STL源码剖析之vector
0.导语
vector的数据安排以及操作方式,与array非常相似。两者的唯一差别在于空间的运用的灵活性,array是静态的,一旦配置了就不能改变,而 vector是动态空间,随着元素的加入,它的内部机制会自行扩充空间以容纳新元素。下面一起来看一下vector的"内部机制",怎么来实现空间配置策略的。
1.vector
在_Vector_base
中开头有两行比较难理解,下面一个一个分析:
1.1 _Tp_alloc_type
开头处定义:
typedef typename __gnu_cxx::__alloc_traits<_Alloc>::template rebind<_Tp>::other _Tp_alloc_type;
在gnu_cxx::alloc_traits
中:对应文件为:ext/alloc_traits.h
template<typename _Tp>
struct rebind
{ typedef typename _Base_type::template rebind_alloc<_Tp> other; };
等价于
typename __gnu_cxx::__alloc_traits<_Alloc>::template rebind<_Tp>::other
等价于:
typename _Base_type::template rebind_alloc<_Tp>
而_Base_type
是:
typedef std::allocator_traits<_Alloc> _Base_type;
所以上述等价于:
typename std::allocator_traits<_Alloc>::template rebind_alloc<_Tp>
继续到allocator_traits
中寻找
找到了:
template<typename _Up>
using rebind_alloc = allocator<_Up>;
于是:
std::allocator_traits<_Alloc>::template rebind_alloc<_Tp>
等价于:
allocator<_Tp>
小结
typedef typename __gnu_cxx::__alloc_traits<_Alloc>::template rebind<_Tp>::other _Tp_alloc_type;
等价于:
typedef allocator<_Tp> _Tp_alloc_type
1.2 pointer
而pointer
:
typedef typename __gnu_cxx::__alloc_traits<_Tp_alloc_type>::pointer
pointer;
等价于:
typedef typename __gnu_cxx::__alloc_traits<allocator<_Tp>>::pointer
pointer;
根据下面两行:
typedef std::allocator_traits<_Alloc> _Base_type;
typedef typename _Base_type::pointer pointer;
又等价于:
typedef std::allocator_traits<_Alloc>::pointer
pointer;
在allocator_traits
中找到下面:
/**
* @brief The allocator's pointer type.
*
* @c Alloc::pointer if that type exists, otherwise @c value_type*
*/
typedef __pointer pointer;
注释中说了如果存在就是Alloc::pointer
,否则为value_type *
。
小结
typedef typename __gnu_cxx::__alloc_traits<_Tp_alloc_type>::pointer
pointer;
// 或者
typedef typename __gnu_cxx::__alloc_traits<allocator<_Tp>>::pointer
pointer;
等价于
/**
* @brief The allocator's pointer type.
*
* @c Alloc::pointer if that type exists, otherwise @c value_type*
*/
typedef __pointer pointer;
如果存在_Tp_alloc_type::pointer
也就是allocator<_Tp>
存在就是allocator<_Tp>::pointer
,
这个看allocator.h
源码:
typedef _Tp* pointer;
否则为value_type*
。

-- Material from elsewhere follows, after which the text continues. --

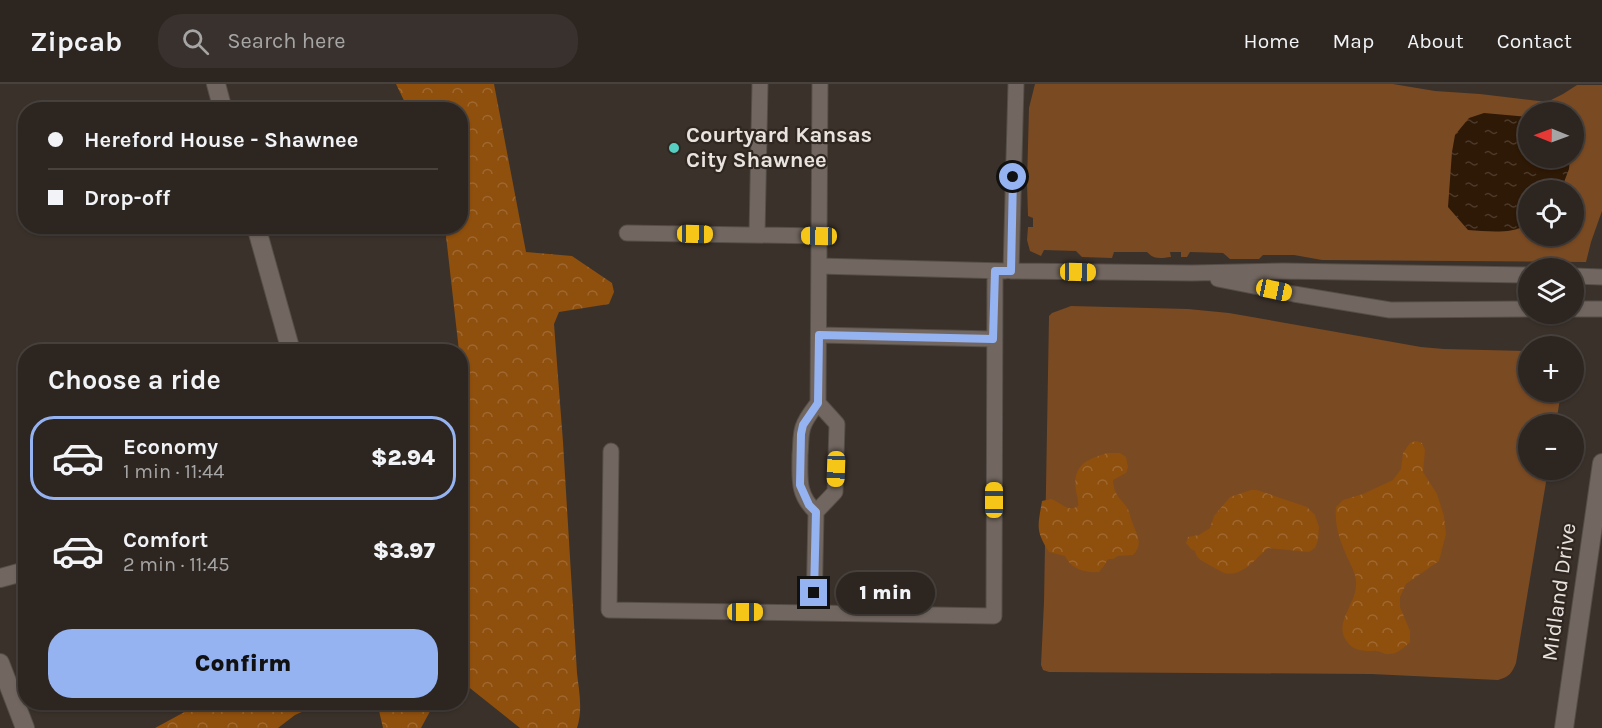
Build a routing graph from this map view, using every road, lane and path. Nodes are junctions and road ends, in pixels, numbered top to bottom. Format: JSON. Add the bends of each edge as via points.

而value_type
为:
typedef typename _Alloc::value_type value_type;
所以value_type*
推导出为:
_Tp::value_type*
1.3 vector的内存管理
_Vector_base
中有一个内存管理器_Vector_impl
类,该结构体继承allocator
(根据上述1.1等价条件得出)。
template<typename _Tp, typename _Alloc>
struct _Vector_base {
//__alloc_traits -> allocator_traits
// typedef allocator<_Tp> _Tp_alloc_type
typedef typename __gnu_cxx::__alloc_traits<_Alloc>::template
rebind<_Tp>::other _Tp_alloc_type;
// _Tp::value_type* or _Tp*
typedef typename __gnu_cxx::__alloc_traits<_Tp_alloc_type>::pointer
pointer;
struct _Vector_impl
: public _Tp_alloc_type {
pointer _M_start; // 使用空间起始位置
pointer _M_finish; // 使用空间结束位置
pointer _M_end_of_storage; // 可使用空间结束位置
_Vector_impl()
: _Tp_alloc_type(), _M_start(0), _M_finish(0), _M_end_of_storage(0) {}
_Vector_impl(_Tp_alloc_type const &__a)
// vector数据交换,只交换内存地址,不交换数据
void _M_swap_data(_Vector_impl &__x)
_GLIBCXX_NOEXCEPT
{
std::swap(_M_start, __x._M_start);
std::swap(_M_finish, __x._M_finish);
std::swap(_M_end_of_storage, __x._M_end_of_storage);
}
};
public:
typedef _Alloc allocator_type;
// 前面我们知道_Vector_impl继承自allocator分配器,而这个又是_Tp_alloc_type,所以这里返回的就是_M_impl的基类。
_Tp_alloc_type &
_M_get_Tp_allocator()
_GLIBCXX_NOEXCEPT
{ return *static_cast<_Tp_alloc_type *>(&this->_M_impl); }
const _Tp_alloc_type &
_M_get_Tp_allocator() const
_GLIBCXX_NOEXCEPT
{ return *static_cast<const _Tp_alloc_type *>(&this->_M_impl); }
allocator_type // 获取传递进来的分配器
get_allocator() const
_GLIBCXX_NOEXCEPT
{ return allocator_type(_M_get_Tp_allocator()); }
_Vector_base()
: _M_impl() {}
_Vector_base(const allocator_type &__a)
_GLIBCXX_NOEXCEPT
: _M_impl(__a) {}
_Vector_base(size_t __n)
: _M_impl() { _M_create_storage(__n); }
_Vector_base(size_t __n, const allocator_type &__a)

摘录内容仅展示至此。